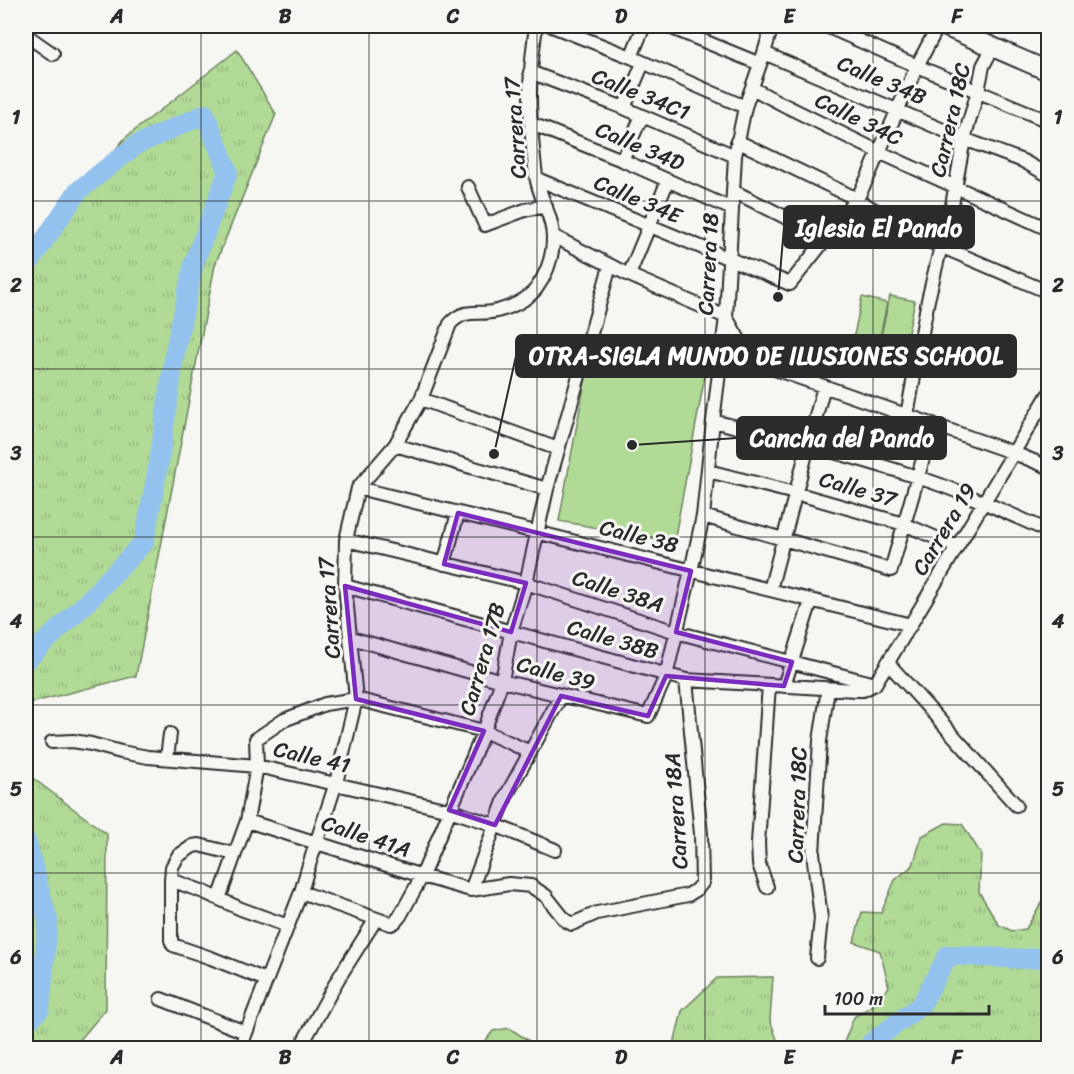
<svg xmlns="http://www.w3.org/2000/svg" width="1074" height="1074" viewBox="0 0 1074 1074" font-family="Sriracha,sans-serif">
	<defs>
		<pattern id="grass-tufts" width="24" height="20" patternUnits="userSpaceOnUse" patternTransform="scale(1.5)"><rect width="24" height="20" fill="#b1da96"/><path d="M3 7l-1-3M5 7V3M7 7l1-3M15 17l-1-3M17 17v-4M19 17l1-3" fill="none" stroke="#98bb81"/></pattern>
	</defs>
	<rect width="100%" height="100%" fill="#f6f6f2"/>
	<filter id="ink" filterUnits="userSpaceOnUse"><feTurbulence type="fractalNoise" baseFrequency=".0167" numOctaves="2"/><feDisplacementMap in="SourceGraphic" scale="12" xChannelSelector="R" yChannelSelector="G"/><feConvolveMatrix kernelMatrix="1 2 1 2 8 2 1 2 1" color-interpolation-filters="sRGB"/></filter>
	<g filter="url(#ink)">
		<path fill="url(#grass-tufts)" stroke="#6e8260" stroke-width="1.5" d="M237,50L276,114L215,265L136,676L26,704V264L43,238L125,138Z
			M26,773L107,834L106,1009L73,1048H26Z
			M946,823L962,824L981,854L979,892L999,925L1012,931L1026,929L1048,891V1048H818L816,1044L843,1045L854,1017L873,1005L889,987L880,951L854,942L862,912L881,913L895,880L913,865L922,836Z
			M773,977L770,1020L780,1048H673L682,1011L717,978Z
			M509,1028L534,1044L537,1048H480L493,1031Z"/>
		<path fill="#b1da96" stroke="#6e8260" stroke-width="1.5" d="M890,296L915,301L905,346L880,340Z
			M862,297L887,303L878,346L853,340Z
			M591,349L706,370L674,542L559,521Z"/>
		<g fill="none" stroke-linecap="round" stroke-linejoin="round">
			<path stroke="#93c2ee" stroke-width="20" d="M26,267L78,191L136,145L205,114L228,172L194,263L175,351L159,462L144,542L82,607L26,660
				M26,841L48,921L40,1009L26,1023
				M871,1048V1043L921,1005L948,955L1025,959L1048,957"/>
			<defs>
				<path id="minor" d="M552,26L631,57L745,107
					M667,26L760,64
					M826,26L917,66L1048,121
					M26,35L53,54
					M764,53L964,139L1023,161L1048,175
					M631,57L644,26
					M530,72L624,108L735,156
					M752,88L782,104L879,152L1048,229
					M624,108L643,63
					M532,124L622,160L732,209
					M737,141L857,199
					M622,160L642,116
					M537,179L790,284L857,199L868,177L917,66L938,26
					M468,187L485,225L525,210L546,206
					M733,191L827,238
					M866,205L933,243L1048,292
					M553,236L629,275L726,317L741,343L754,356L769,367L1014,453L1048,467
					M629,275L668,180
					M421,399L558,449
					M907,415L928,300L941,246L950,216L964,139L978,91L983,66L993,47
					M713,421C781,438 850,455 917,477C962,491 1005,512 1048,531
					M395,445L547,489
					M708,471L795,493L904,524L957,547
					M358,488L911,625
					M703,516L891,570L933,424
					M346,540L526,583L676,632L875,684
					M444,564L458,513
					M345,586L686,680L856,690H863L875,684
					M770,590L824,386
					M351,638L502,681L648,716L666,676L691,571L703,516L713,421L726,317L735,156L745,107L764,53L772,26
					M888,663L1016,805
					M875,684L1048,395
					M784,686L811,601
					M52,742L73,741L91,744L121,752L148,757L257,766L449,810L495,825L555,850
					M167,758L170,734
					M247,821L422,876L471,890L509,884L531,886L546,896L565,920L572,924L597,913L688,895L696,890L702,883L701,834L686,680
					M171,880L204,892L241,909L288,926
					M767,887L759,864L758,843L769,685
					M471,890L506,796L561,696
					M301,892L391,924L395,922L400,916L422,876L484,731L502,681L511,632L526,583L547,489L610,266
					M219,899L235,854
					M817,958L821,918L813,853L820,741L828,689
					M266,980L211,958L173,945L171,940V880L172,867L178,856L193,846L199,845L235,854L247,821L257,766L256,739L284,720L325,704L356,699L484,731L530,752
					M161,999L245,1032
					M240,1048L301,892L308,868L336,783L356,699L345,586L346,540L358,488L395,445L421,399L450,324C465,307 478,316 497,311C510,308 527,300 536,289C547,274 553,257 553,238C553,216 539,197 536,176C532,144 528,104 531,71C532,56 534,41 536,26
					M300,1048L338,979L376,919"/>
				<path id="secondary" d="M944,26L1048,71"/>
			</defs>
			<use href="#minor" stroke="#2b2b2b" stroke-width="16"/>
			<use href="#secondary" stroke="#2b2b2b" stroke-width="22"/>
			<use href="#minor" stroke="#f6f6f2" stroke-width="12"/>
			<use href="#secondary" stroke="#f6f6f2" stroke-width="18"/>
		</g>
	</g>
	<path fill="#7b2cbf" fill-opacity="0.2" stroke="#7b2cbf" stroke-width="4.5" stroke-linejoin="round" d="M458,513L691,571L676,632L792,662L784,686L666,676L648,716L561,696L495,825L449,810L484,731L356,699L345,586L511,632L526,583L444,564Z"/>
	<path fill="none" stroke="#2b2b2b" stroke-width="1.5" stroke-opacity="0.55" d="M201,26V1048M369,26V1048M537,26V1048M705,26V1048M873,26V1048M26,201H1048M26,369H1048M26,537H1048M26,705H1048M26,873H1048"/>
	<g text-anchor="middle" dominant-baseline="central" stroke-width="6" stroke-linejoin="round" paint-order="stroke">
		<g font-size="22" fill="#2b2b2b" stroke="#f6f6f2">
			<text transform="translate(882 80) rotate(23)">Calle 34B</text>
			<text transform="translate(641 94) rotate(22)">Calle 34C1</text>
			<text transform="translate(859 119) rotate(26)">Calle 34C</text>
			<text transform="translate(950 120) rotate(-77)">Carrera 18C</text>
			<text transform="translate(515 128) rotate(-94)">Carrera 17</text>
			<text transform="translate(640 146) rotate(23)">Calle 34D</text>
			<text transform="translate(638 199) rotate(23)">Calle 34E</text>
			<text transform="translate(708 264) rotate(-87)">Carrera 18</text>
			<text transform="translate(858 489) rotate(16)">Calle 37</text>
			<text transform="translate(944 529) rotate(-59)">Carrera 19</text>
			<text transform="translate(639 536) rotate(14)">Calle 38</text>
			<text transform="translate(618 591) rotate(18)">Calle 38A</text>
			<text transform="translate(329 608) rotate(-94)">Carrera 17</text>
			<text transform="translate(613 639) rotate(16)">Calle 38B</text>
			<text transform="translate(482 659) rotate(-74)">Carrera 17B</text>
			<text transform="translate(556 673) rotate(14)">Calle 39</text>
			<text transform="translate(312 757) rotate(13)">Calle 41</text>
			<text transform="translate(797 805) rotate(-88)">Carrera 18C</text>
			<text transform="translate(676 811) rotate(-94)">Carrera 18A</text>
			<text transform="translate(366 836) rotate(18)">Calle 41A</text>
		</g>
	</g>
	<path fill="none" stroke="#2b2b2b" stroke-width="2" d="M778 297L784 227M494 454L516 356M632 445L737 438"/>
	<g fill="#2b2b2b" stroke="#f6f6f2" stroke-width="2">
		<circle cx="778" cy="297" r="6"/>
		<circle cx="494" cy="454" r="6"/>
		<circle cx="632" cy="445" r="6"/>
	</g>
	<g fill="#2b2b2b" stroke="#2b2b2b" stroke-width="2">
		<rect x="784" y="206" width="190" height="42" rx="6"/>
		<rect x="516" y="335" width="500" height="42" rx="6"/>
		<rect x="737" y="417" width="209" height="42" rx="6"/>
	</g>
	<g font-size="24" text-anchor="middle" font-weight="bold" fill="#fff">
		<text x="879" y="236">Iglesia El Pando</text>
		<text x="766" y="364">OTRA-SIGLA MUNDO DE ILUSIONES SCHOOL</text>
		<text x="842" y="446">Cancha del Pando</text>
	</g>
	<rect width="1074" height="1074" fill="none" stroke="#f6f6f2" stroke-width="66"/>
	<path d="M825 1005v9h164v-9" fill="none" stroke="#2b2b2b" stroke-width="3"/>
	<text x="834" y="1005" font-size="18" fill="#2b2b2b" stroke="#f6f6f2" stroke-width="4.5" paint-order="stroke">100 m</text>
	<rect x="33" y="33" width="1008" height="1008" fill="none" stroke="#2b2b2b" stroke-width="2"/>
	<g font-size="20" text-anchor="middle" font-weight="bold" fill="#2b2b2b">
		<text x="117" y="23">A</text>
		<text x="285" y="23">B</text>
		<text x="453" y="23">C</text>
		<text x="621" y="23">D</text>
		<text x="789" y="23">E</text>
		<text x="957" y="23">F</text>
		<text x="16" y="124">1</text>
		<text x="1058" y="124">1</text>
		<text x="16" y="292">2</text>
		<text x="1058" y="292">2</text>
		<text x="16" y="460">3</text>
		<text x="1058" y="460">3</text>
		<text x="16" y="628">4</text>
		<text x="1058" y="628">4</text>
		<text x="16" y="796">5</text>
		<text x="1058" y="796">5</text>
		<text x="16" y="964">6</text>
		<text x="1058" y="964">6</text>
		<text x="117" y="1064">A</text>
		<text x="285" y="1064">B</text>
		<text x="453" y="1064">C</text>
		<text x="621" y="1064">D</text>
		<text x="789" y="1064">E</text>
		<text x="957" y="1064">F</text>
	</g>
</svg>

.....

- _Requirement_
Find the string "filter" in the records, then copy each line where it occurs.

- _Response to the exercise_
	<filter id="ink" filterUnits="userSpaceOnUse"><feTurbulence type="fractalNoise" baseFrequency=".0167" numOctaves="2"/><feDisplacementMap in="SourceGraphic" scale="12" xChannelSelector="R" yChannelSelector="G"/><feConvolveMatrix kernelMatrix="1 2 1 2 8 2 1 2 1" color-interpolation-filters="sRGB"/></filter>
	<g filter="url(#ink)">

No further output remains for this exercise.